Consumers are spending more on fresh produce, fresh grocery products and in the beverages aisle, favoring juices, flavored waters and other items that have fewer calories and less sugar than what Coke and Pepsi use in their products. Demand for carbonated soft drinks, the biggest category in the beverages business, has suffered a nearly decade-long slide. Coke on Tuesday said the “Share a Coke” campaign helped the company gain share in the sparkling beverage segment in North America, but volume still declined. Demand was also weaker for juices and sports drinks, though demand grew for tea, energy drinks and water.

Coke also didn’t post especially strong growth in any of the other markets it serves to help offset the North America weakness. Volume grew just 2% in Latin America and the Asia Pacific, and it feel 5% in Europe. The Eurasia and Africa region’s volume grew 5%.

The big number: 53 cents — that’s the adjusted profit Coke reported for the third quarter, and it matched the year-ago level and also what analysts had projected. The reported bottom line was dragged lower by $270 million in charges tied to a move to refranchise some bottling partners in North America.

Revenue totaled $11.98 billion, falling slightly short of the $12.12 billion projected by analysts.

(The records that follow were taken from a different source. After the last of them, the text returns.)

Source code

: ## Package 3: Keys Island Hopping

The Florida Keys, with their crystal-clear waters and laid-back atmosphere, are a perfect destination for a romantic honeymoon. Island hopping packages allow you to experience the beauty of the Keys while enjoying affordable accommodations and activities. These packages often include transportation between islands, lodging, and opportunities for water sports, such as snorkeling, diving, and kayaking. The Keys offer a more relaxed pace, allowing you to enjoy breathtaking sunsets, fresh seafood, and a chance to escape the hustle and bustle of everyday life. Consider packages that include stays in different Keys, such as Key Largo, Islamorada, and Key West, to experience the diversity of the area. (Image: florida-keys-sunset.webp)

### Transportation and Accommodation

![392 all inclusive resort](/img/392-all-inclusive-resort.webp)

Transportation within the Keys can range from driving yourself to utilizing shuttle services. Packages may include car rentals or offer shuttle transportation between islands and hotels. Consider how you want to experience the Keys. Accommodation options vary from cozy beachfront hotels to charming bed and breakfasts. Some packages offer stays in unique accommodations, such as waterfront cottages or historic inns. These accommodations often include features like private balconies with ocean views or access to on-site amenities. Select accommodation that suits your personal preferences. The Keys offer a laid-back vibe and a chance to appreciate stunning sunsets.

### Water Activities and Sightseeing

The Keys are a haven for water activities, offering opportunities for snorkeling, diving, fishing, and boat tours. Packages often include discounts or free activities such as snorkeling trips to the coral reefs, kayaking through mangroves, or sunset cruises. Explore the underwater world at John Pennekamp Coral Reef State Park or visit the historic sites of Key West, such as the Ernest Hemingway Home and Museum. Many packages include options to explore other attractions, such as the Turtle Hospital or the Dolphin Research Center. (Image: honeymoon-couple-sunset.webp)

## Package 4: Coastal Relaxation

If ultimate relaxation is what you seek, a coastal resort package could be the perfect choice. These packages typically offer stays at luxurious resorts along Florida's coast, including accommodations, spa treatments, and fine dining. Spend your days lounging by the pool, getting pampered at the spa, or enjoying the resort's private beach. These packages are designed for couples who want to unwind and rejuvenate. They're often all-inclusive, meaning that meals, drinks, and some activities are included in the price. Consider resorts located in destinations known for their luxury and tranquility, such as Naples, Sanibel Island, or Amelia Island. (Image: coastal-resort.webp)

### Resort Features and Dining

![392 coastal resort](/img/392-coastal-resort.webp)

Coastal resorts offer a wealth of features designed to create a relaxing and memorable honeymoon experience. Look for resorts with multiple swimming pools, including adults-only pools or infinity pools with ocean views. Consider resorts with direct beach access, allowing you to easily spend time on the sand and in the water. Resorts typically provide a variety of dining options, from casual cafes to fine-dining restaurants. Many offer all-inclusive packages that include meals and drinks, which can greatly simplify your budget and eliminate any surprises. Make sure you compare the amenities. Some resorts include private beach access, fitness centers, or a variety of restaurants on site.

Citing some currency exchange fluctuations, Coke said it now expects profit for all of 2014 to be “below its long-term EPS growth targets.”

What you might have missed: Coke is targeting annualized savings of $3 billion per year by 2019. Coke issued a second press release Tuesday morning touting an “expanded productivity program” (typically, corporate lingo for cost-cutting) and a move to streamline its operations. While Chief Executive Muhtar Kent said Coke sees a challenging macroeconomic environment in 2015, the company’s plans to restructure its global supply chain, among other moves, will help the beverages company achieve a profit before tax target of 6% to 8%.